To do »
1 – Please decide whether each statement agrees with the mrkdwn_analysis documentation, answering yes or no and quoting the deciding words. (a) The constructor stores the file's content line by line. (b) The identify_headers method finds headers from h1 to h3 only. (c) Blockquotes are defined by a line starting with the `-` character.
2 – Answer these questions from the mrkdwn_analysis documentation.
(a) Which class do you import to use the library?
(b) What key does identify_paragraphs use in the dictionary it returns?
(c) Which characters make up the line that follows a section's block of text?
3 – Summarize the mrkdwn_analysis documentation in two sentences.

Source extract »
We hope `mrkdwn_analysis` helps you with all your Markdown analyzing needs!

## Usage
Using `mrkdwn_analysis` is simple. Just import the `MarkdownAnalyzer` class, create an instance with your Markdown file, and you're good to go!

```python
from mrkdwn_analysis import MarkdownAnalyzer

analyzer = MarkdownAnalyzer("path/to/your/markdown.md")

headers = analyzer.identify_headers()
sections = analyzer.identify_sections()
...
```

### Class MarkdownAnalyzer

The `MarkdownAnalyzer` class is designed to analyze Markdown files. It has the ability to extract and categorize various elements of a Markdown document.

### `__init__(self, file_path)`

The constructor of the class. It opens the specified Markdown file and stores its content line by line.

- `file_path`: the path of the Markdown file to analyze.

### `identify_headers(self)`

Analyzes the file and identifies all headers (from h1 to h6). Headers are returned as a dictionary where the key is "Header" and the value is a list of all headers found.

### `identify_sections(self)`

Analyzes the file and identifies all sections. Sections are defined as a block of text followed by a line composed solely of `=` or `-` characters. Sections are returned as a dictionary where the key is "Section" and the value is a list of all sections found.

### `identify_paragraphs(self)`

Analyzes the file and identifies all paragraphs. Paragraphs are defined as a block of text that is not a header, list, blockquote, etc. Paragraphs are returned as a dictionary where the key is "Paragraph" and the value is a list of all paragraphs found.

### `identify_blockquotes(self)`

Analyzes the file and identifies all blockquotes. Blockquotes are defined by a line starting with the `>` character. Blockquotes are returned as a dictionary where the key is "Blockquote" and the value is a list of all blockquotes found.

Data for analysis »

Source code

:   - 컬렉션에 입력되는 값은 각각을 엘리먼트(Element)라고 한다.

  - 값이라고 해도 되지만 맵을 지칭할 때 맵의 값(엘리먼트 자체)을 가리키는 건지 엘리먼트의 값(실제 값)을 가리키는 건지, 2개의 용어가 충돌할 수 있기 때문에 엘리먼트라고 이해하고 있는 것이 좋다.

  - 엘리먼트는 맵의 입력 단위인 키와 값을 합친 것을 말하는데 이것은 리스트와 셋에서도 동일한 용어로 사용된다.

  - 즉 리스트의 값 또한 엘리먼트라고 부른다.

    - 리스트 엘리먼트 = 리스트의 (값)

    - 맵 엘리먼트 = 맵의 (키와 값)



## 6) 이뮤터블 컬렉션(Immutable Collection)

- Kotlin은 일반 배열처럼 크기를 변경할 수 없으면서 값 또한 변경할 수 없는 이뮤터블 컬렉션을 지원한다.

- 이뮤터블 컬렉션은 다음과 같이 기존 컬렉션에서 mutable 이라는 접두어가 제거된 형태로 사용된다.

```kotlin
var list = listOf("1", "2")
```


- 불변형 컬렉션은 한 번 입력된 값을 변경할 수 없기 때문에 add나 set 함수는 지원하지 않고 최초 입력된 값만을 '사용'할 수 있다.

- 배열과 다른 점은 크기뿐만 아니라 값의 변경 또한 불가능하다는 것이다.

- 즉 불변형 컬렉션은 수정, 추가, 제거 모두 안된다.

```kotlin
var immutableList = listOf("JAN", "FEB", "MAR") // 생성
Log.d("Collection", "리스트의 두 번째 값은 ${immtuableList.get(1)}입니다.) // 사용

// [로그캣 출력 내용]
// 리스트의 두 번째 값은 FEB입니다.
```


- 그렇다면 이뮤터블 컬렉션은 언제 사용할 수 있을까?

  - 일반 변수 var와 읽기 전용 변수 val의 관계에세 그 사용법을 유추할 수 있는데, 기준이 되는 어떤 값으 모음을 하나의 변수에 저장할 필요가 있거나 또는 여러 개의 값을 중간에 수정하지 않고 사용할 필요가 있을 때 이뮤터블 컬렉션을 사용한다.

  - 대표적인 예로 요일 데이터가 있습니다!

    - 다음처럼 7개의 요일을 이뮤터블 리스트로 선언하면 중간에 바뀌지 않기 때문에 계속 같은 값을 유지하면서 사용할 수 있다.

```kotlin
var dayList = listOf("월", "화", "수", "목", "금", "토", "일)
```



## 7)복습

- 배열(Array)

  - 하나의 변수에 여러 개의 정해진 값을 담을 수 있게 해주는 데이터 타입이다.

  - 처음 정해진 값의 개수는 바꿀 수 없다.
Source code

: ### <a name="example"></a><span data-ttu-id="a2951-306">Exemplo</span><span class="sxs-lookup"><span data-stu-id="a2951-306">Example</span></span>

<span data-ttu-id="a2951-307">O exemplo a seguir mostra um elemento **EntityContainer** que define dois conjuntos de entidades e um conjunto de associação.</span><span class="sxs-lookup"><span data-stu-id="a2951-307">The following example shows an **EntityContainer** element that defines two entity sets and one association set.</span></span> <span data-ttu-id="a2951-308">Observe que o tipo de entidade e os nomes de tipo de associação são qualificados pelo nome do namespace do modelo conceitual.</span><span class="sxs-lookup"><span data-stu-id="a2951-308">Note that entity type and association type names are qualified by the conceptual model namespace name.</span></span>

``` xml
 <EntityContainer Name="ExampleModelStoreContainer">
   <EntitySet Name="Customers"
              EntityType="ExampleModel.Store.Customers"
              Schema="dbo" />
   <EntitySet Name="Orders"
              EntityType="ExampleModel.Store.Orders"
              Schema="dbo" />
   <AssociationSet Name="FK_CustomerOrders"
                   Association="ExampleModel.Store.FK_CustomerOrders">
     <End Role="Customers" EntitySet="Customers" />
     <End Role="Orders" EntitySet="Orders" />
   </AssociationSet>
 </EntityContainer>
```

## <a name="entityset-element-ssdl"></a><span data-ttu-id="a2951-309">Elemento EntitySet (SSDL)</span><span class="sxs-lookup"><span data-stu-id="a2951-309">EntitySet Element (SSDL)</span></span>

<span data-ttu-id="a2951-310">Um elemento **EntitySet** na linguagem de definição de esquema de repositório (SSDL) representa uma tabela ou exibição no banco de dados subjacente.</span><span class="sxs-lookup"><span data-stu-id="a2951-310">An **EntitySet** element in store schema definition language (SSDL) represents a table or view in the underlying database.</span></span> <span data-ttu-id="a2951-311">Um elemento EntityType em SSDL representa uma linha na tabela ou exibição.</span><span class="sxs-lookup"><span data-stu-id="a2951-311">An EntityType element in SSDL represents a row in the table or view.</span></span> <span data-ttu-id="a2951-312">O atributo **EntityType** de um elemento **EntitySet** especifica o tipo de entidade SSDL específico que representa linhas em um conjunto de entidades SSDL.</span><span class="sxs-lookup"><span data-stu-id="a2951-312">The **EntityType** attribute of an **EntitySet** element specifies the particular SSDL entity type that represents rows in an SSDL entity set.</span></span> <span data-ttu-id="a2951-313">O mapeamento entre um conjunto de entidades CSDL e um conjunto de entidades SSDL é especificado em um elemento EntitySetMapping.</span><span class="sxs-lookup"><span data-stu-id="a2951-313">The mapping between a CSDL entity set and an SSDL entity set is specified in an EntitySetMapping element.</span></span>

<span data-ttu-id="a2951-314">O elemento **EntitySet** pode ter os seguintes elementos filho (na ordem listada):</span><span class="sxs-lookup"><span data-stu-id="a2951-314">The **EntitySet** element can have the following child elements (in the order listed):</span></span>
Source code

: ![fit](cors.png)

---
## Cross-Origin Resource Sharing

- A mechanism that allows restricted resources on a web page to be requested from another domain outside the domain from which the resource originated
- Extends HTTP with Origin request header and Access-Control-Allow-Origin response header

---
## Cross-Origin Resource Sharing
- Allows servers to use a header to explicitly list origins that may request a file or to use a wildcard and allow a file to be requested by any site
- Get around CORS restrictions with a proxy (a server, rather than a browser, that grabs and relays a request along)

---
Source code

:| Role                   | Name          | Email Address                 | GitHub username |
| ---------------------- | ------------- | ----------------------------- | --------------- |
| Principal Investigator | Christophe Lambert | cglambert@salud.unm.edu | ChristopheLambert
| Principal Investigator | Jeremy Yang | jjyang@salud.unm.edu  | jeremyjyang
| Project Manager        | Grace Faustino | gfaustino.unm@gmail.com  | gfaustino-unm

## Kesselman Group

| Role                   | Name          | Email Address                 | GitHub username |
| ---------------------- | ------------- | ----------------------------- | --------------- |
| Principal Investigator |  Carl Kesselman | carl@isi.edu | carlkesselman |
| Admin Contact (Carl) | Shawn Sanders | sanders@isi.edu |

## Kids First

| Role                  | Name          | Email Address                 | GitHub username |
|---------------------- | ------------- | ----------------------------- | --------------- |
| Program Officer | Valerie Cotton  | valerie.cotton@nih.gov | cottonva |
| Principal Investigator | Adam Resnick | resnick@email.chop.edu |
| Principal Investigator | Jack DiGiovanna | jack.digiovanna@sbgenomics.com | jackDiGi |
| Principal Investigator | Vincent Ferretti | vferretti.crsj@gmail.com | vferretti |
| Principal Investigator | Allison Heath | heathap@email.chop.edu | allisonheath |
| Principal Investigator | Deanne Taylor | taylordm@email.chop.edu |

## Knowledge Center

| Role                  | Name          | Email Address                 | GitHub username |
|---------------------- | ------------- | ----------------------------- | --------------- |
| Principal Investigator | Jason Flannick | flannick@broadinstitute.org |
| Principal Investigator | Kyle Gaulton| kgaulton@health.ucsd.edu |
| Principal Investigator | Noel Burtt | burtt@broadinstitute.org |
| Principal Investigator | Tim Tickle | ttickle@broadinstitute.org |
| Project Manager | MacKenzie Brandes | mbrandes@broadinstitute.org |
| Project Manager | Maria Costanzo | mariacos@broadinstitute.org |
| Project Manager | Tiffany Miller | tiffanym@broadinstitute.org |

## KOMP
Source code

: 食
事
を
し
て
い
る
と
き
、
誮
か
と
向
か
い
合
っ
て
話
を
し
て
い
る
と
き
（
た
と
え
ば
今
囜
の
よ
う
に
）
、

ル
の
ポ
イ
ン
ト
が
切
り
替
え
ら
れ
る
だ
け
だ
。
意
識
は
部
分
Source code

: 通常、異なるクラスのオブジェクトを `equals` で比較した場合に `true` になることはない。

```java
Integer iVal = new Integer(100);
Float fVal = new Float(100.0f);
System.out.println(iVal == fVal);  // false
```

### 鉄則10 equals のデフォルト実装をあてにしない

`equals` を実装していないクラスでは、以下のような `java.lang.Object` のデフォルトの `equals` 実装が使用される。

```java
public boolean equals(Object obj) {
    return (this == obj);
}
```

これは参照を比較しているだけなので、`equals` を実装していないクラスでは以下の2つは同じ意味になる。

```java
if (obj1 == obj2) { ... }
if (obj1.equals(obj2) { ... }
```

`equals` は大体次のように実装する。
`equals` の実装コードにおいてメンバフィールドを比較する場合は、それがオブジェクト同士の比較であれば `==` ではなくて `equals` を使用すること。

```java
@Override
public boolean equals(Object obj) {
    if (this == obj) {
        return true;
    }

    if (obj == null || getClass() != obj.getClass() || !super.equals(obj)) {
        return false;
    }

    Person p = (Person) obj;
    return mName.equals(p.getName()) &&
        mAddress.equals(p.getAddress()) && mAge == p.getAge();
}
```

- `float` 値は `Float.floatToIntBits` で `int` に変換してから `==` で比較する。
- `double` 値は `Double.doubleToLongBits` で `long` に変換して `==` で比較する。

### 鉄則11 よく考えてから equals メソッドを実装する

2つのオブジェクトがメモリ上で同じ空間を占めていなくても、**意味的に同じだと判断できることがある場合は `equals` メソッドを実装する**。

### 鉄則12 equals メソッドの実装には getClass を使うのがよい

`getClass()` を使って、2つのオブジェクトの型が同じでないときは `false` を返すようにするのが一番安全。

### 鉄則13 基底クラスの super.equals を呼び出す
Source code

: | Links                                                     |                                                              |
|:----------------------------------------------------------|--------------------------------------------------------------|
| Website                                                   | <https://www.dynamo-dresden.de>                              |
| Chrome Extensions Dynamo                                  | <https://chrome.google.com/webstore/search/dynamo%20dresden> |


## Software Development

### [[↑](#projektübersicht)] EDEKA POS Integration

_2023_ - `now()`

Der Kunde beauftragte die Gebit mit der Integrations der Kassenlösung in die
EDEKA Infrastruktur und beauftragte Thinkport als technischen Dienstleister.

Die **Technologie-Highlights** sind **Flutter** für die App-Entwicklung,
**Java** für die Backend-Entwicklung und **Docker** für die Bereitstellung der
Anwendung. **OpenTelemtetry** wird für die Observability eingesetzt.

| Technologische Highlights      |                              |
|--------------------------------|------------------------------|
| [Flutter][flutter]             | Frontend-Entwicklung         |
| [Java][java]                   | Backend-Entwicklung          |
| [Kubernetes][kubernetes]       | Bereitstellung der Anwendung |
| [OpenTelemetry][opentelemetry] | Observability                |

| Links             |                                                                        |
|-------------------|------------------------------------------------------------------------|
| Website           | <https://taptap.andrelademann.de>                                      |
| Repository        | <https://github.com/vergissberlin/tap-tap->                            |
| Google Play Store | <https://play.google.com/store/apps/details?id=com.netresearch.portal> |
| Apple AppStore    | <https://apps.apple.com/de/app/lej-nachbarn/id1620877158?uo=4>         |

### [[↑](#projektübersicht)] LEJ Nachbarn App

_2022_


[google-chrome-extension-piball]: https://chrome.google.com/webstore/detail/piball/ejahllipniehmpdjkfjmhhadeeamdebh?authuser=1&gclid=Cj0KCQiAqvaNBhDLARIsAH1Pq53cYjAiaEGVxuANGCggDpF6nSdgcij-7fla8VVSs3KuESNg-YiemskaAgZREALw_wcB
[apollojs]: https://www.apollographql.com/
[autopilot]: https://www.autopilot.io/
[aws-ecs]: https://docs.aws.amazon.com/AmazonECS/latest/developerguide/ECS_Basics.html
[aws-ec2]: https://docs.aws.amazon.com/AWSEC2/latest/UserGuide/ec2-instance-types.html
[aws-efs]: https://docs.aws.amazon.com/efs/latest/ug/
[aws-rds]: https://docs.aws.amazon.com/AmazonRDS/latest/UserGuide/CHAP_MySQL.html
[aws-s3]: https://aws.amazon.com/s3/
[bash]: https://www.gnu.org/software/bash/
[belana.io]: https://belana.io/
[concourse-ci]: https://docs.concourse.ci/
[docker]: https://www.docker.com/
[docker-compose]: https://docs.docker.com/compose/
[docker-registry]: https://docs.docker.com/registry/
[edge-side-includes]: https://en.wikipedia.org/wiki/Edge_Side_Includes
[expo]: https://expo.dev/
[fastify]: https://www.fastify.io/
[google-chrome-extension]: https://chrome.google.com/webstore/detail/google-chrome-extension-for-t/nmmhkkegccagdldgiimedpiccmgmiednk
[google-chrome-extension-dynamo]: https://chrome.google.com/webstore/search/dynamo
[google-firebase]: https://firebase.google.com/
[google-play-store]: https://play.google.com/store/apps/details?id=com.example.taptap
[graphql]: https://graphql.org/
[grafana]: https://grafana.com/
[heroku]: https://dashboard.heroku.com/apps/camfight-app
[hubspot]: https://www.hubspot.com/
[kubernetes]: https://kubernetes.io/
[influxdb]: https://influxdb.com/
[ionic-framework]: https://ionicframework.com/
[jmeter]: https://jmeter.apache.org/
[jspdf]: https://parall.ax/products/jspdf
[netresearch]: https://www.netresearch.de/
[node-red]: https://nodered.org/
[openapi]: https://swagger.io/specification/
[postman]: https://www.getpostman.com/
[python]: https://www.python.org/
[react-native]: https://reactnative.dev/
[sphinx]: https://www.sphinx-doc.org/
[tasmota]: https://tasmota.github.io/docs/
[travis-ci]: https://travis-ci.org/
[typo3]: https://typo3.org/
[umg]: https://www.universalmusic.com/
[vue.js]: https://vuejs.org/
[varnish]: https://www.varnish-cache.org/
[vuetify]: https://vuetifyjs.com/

Numbered answers »
1 –
(a) Yes: "It opens the specified Markdown file and stores its content line by line."
(b) No: "identifies all headers (from h1 to h6)"
(c) No: "Blockquotes are defined by a line starting with the `>` character."

2 –
(a) MarkdownAnalyzer
(b) "Paragraph"
(c) `=` or `-`

3 – To use mrkdwn_analysis, you import the MarkdownAnalyzer class and create an instance with a Markdown file, and the constructor opens the file and stores its content line by line. The class has methods that identify headers, sections, paragraphs, and blockquotes, and each returns a dictionary with a key such as "Header" and a list of everything found as the value.